DIRECTIONS FOR THIS TASK:
Please write out each of the lines below word for word, leaving the pictures out of your answer.

DATASET EXTRACT:
########################################

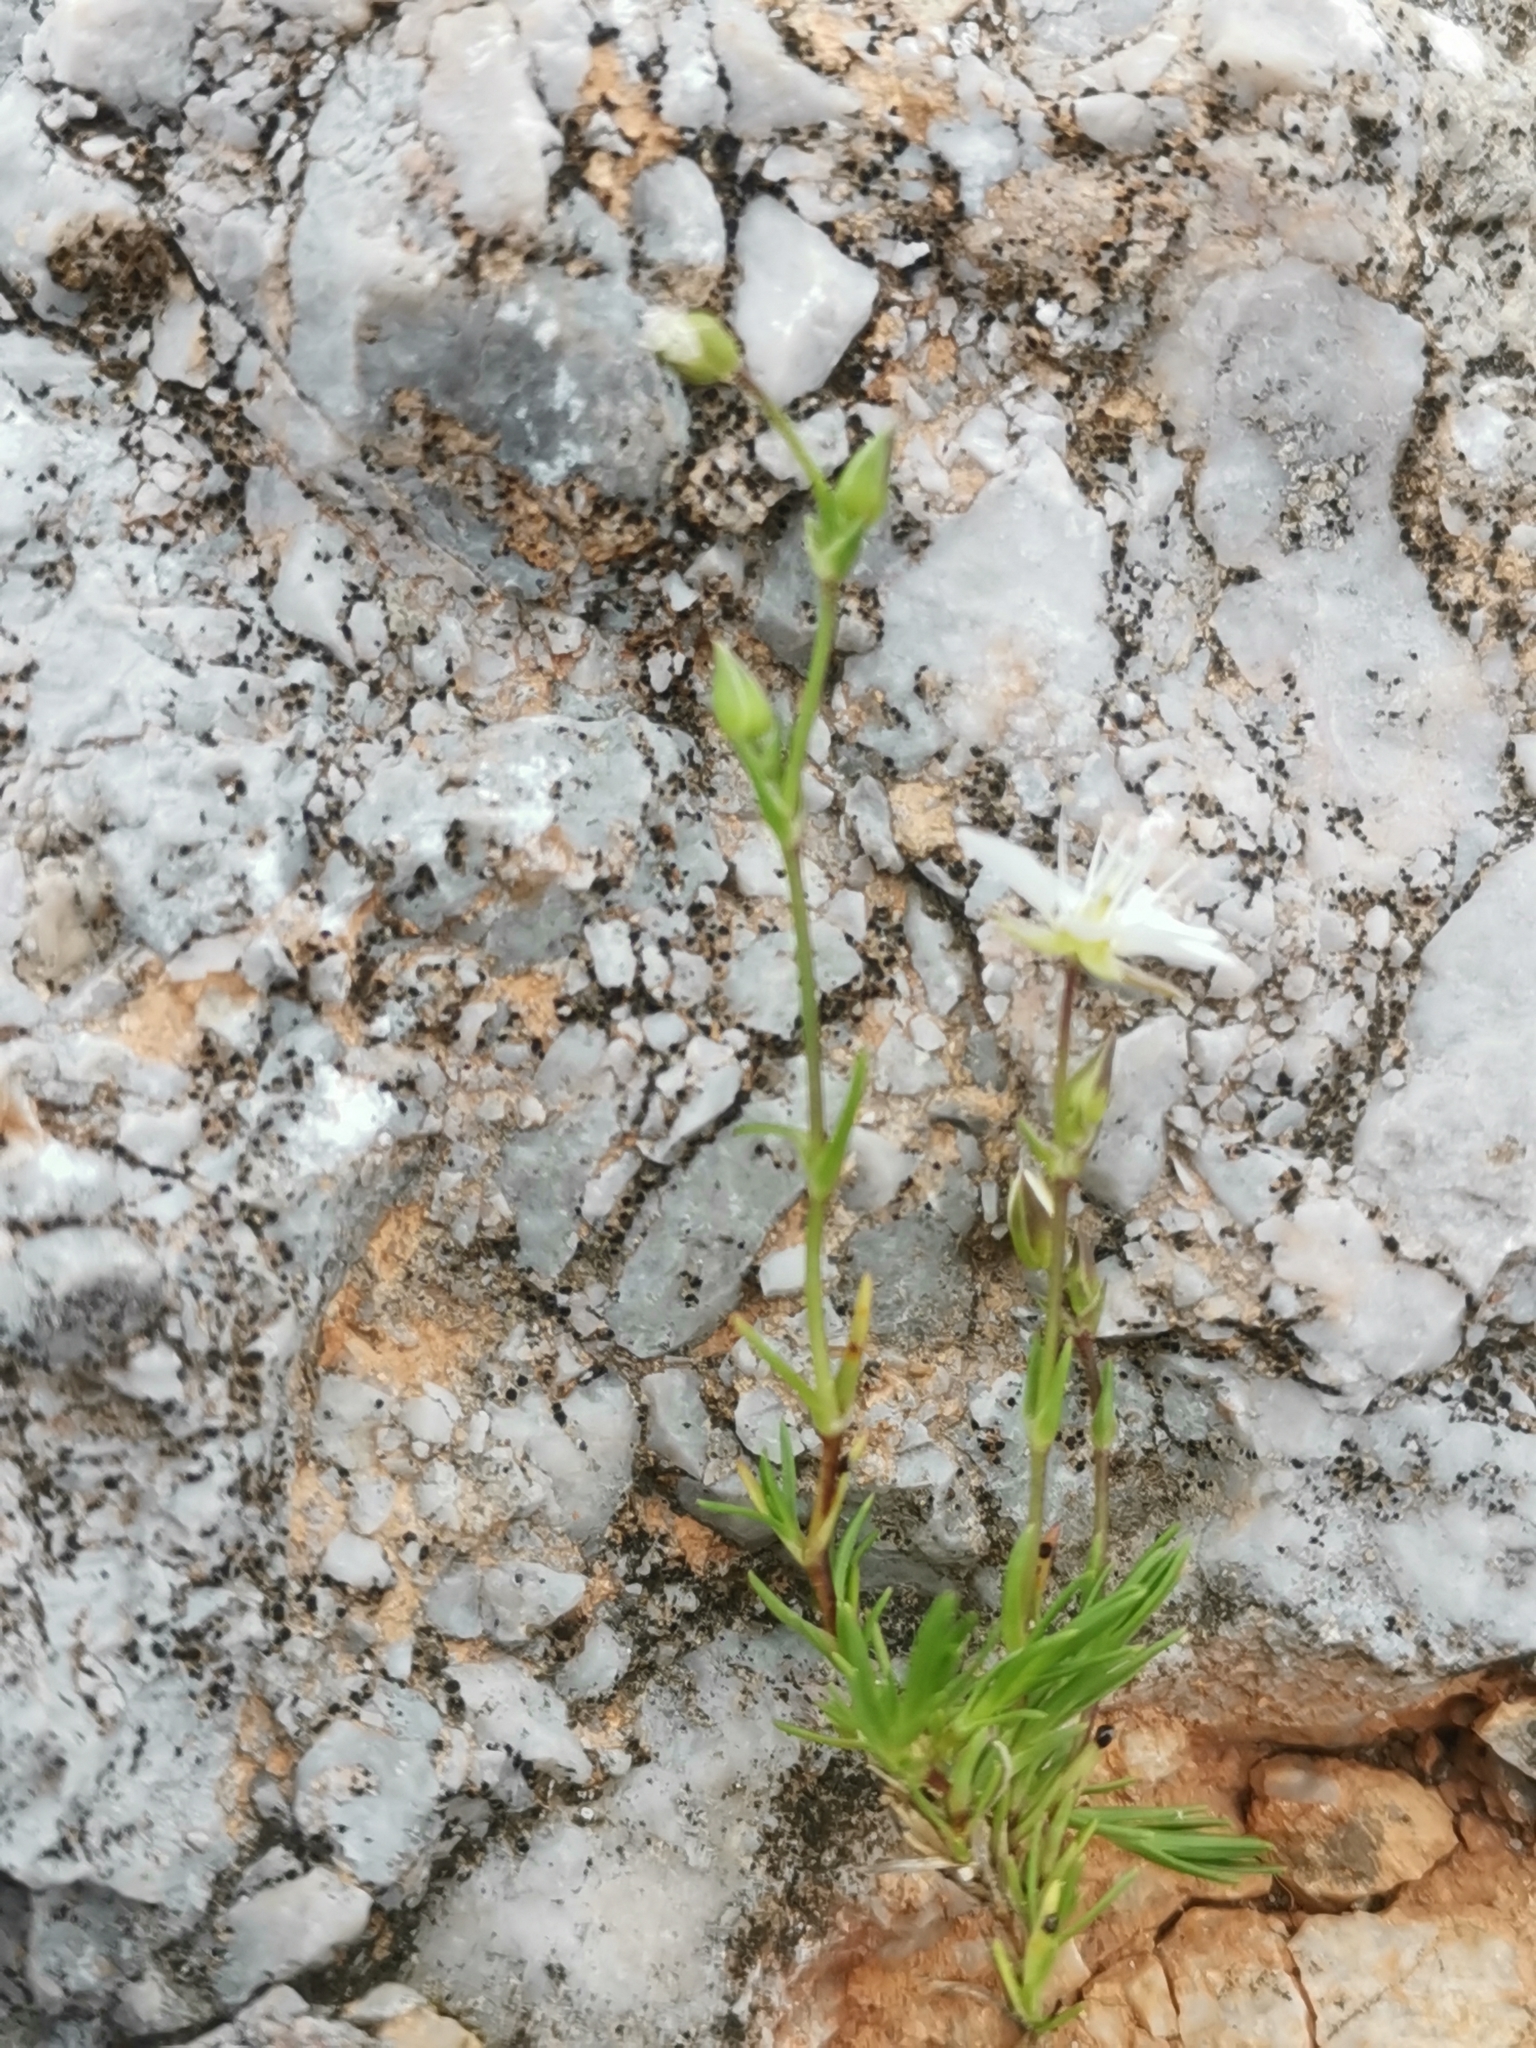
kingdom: Plantae
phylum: Tracheophyta
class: Magnoliopsida
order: Caryophyllales
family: Caryophyllaceae
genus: Sabulina
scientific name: Sabulina verna
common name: Spring sandwort
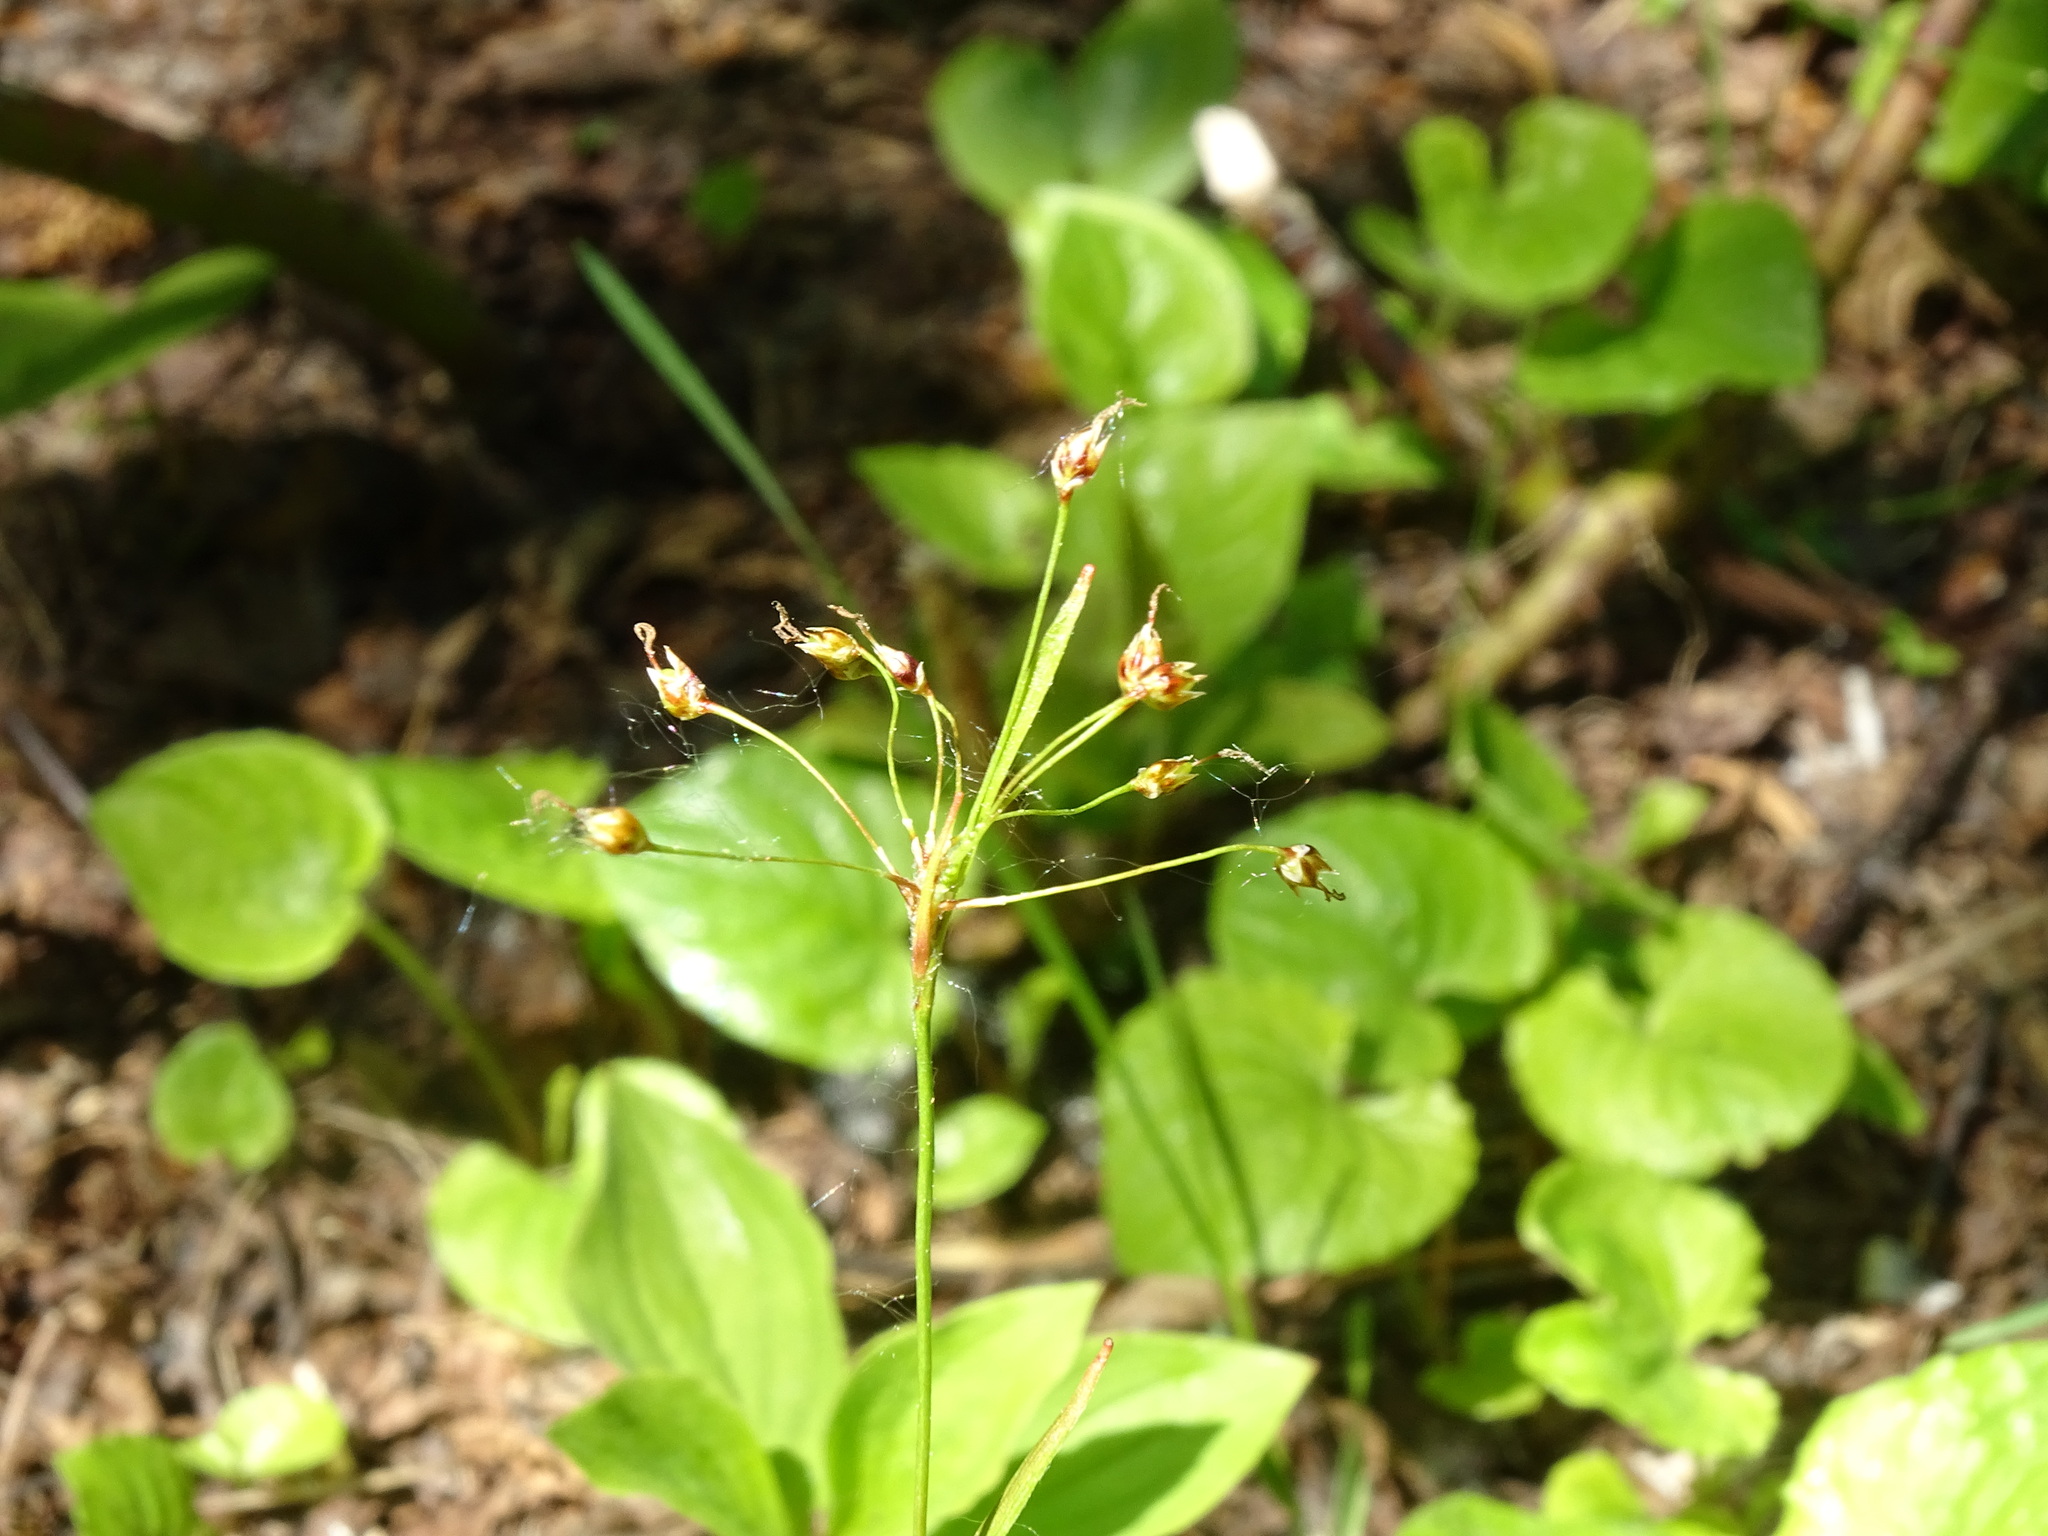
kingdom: Plantae
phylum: Tracheophyta
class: Liliopsida
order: Poales
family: Juncaceae
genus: Luzula
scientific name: Luzula acuminata
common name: Hairy woodrush
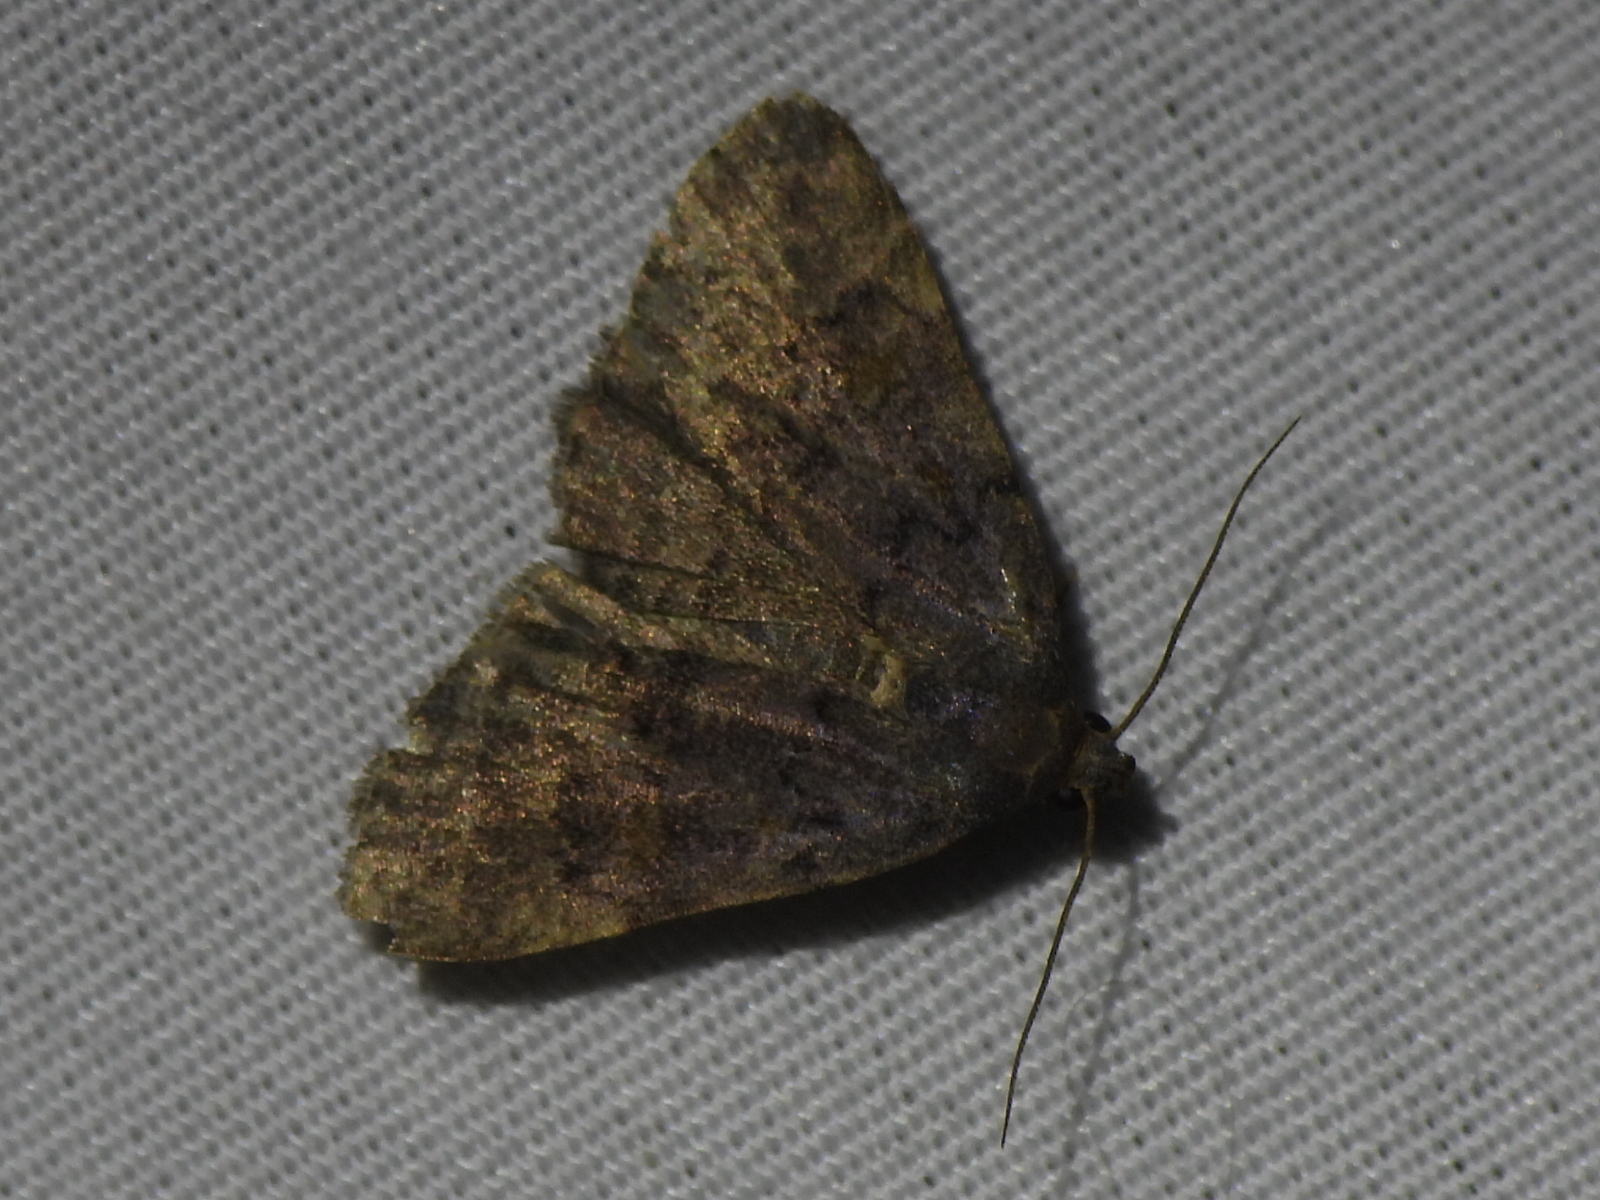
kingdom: Animalia
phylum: Arthropoda
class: Insecta
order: Lepidoptera
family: Erebidae
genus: Idia
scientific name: Idia aemula
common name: Common idia moth
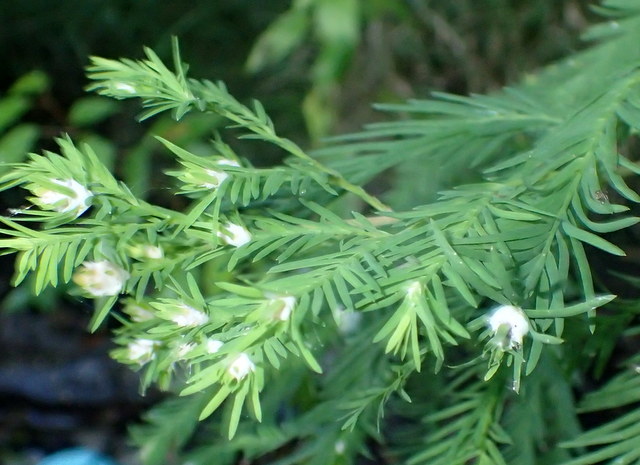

########################################

RESULT OF THIS EXERCISE:
kingdom: Plantae
phylum: Tracheophyta
class: Magnoliopsida
order: Caryophyllales
family: Caryophyllaceae
genus: Sabulina
scientific name: Sabulina verna
common name: Spring sandwort
kingdom: Plantae
phylum: Tracheophyta
class: Liliopsida
order: Poales
family: Juncaceae
genus: Luzula
scientific name: Luzula acuminata
common name: Hairy woodrush
kingdom: Animalia
phylum: Arthropoda
class: Insecta
order: Lepidoptera
family: Erebidae
genus: Idia
scientific name: Idia aemula
common name: Common idia moth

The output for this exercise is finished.